Lay out every line of the records as a numbered list, from the beginning of the records down to the line containing "テクニカルディレクター", with both ends included. Skip blank lines and leave out the pictures.

-.-.-

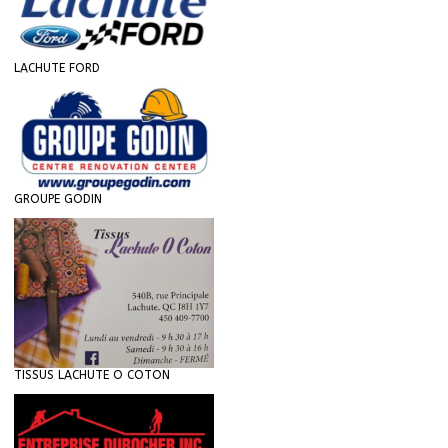
LACHUTE FORD
GROUPE GODIN
TISSUS LACHUTE O COTON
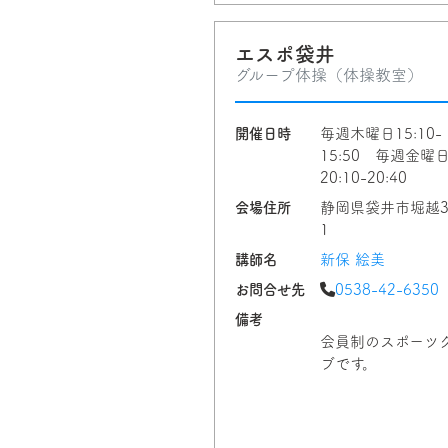
エスポ袋井
グループ体操（体操教室）
開催日時
毎週木曜日15:10-
15:50 毎週金曜
20:10-20:40
会場住所
静岡県袋井市堀越3
1
講師名
新保 絵美
お問合せ先
0538-42-6350
備考
会員制のスポーツ
ブです。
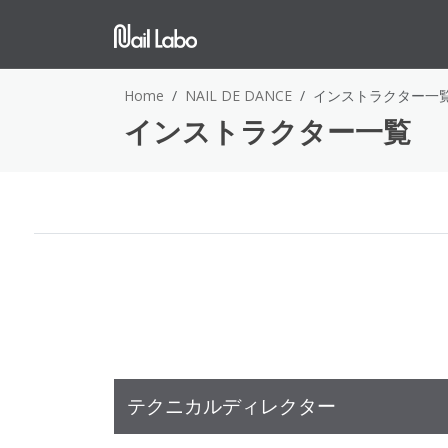
Home
NAIL DE DANCE
インストラクター一
インストラクター一覧
テクニカルディレクター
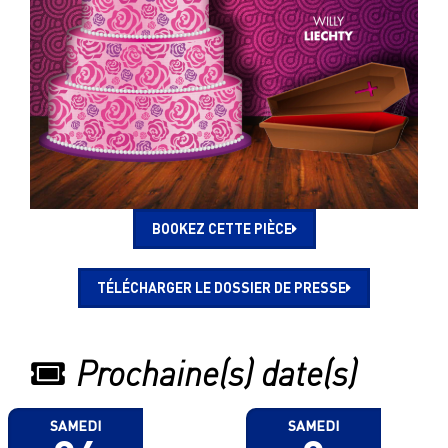
BOOKEZ CETTE PIÈCE
TÉLÉCHARGER LE DOSSIER DE PRESSE
Prochaine(s) date(s)
SAMEDI
SAMEDI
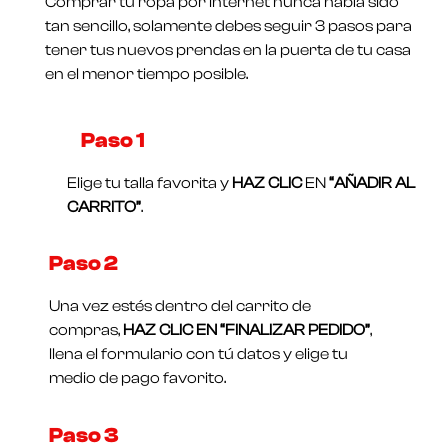
Comprar tu ropa por internet nunca había sido
de
5
tan sencillo, solamente debes seguir 3 pasos para
tener tus nuevos prendas en la puerta de tu casa
en el menor tiempo posible.
Paso 1​
Elige tu talla favorita y
HAZ CLIC
EN
“AÑADIR AL
CARRITO”
.
Paso 2
Una vez estés dentro del carrito de
compras,
HAZ CLIC EN “FINALIZAR PEDIDO”
,
llena el formulario con tú datos y elige tu
medio de pago favorito.
Paso 3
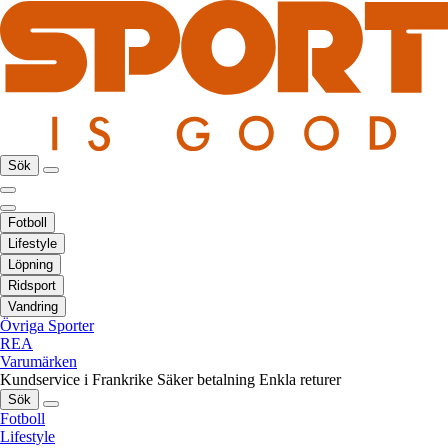
Sök
Fotboll
Lifestyle
Löpning
Ridsport
Vandring
Övriga Sporter
REA
Varumärken
Kundservice i Frankrike
Säker betalning
Enkla returer
Sök
Fotboll
Lifestyle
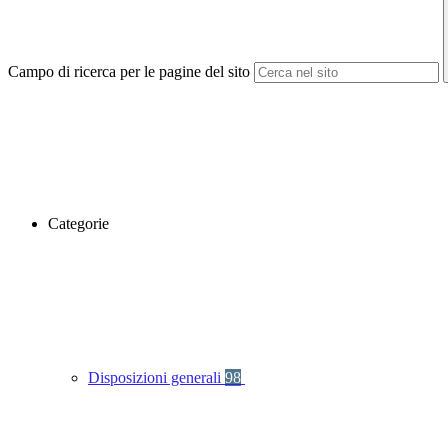
Campo di ricerca per le pagine del sito
Categorie
Disposizioni generali
98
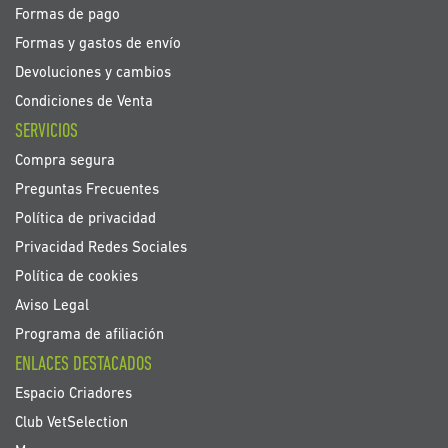
Formas de pago
Formas y gastos de envío
Devoluciones y cambios
Condiciones de Venta
SERVICIOS
Compra segura
Preguntas Frecuentes
Política de privacidad
Privacidad Redes Sociales
Política de cookies
Aviso Legal
Programa de afiliación
ENLACES DESTACADOS
Espacio Criadores
Club VetSelection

-.-.-

• ANSWER BOX:
1. LACHUTE FORD
2. GROUPE GODIN
3. TISSUS LACHUTE O COTON
4. エスポ袋井
5. グループ体操（体操教室）
6. 開催日時
7. 毎週木曜日15:10-
8. 15:50 毎週金曜
9. 20:10-20:40
10. 会場住所
11. 静岡県袋井市堀越3
12. 1
13. 講師名
14. 新保 絵美
15. お問合せ先
16. 0538-42-6350
17. 備考
18. 会員制のスポーツ
19. ブです。
20. Home
21. NAIL DE DANCE
22. インストラクター一
23. インストラクター一覧
24. テクニカルディレクター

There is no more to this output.